DETTAGLI COMPITO:
Nel testo sulla sconfitta di Dogali, che cosa chiede al Governo l'ordine del giorno respinto dalla Camera?

La sconfitta di Dogali ebbe una vastissima eco in patria; per la prima volta gli italiani si resero conto che le imprese coloniali comportavano anche gravi rischi e nella memoria collettiva entrò un desiderio di rivincita, alimentato da un senso del prestigio nazionale spesso portato all’esasperazione, che fece dimenticare alla maggior parte del popolo italiano che era stata l’Italia ad inviare le sue truppe ad occupare territori di altre nazioni. Tutto questo fece si che la Camera respingesse un ordine del giorno presentato dal deputato Andrea costa:
“La Camera, convinta che la politica coloniale del Governo, incostituzionale nei suoi primordi, è divenuta oggidì disastrosa e per le vite che ha costato e per l’erario;
che non si saprebbe concepire per quali ragioni si debba perseverare in un’impresa i cui obiettivi sino ad ora sono ignoti, e che non fruttò che danni e dolori; e ciò in momenti in cui l’Italia ha bisogno di convergere tutte le sue forze al suo sviluppo economico e morale ed al miglioramento delle condizioni delle classi lavoratrici di città e di campagna;
che il prestigio militare e l’onore della bandiera sono i soliti pretesti con cui tutti i governi cercano di far passare le loro imprese avventurose;
deplorando i poveri e forti figli d’Italia, caduti lontano dalla famiglia e dalla patria per una causa che non è la loro, come non è quella della vera civiltà;
invita il Governo a richiamare nel più breve tempo e nel miglior modo possibile le truppe italiane colà rimaste.”153
Dogali può essere vista come l’anticamera di Adua ma di questo argomento parleremo più approfonditamente nel prossimo capitolo.

Record memorizzati:
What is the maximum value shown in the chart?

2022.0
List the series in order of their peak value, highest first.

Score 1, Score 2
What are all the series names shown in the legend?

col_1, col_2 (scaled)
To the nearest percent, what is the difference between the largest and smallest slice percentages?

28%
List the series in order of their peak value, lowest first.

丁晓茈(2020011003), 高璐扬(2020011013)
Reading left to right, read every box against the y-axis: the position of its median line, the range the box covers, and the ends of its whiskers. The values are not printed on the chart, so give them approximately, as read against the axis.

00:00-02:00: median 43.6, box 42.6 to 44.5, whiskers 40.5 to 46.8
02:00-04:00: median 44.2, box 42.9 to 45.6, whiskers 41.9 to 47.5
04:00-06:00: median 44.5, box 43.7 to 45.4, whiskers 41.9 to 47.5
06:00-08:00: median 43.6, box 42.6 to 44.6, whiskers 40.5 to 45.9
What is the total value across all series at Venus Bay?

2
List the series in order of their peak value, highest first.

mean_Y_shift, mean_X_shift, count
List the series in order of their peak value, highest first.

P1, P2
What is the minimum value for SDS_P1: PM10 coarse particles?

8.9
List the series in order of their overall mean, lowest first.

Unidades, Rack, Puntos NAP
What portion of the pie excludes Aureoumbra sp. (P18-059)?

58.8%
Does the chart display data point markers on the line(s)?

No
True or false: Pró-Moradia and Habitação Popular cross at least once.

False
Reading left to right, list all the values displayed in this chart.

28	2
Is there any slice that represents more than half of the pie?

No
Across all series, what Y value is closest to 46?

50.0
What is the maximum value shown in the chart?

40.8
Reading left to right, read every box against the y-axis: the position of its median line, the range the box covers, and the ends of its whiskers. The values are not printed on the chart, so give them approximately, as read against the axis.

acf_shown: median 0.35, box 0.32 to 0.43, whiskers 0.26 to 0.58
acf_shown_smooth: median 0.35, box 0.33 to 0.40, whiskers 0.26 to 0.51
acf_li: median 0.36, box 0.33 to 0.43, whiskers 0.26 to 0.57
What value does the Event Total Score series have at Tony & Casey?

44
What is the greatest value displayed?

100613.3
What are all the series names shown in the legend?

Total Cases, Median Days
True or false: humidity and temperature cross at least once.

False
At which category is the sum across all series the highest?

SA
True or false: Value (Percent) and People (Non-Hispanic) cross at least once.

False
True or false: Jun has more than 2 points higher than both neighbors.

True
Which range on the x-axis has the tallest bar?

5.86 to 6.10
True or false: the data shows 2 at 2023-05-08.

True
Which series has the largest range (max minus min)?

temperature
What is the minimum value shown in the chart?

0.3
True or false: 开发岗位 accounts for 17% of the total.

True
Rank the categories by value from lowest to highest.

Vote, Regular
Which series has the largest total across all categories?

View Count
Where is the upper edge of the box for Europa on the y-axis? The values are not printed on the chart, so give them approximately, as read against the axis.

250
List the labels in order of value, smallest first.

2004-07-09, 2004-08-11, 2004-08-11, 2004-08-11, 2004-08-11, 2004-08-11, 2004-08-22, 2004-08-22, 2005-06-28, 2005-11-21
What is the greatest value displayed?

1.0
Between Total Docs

RISULTATO COMPITO:
Chiede di richiamare nel più breve tempo e nel miglior modo possibile le truppe italiane rimaste sul posto.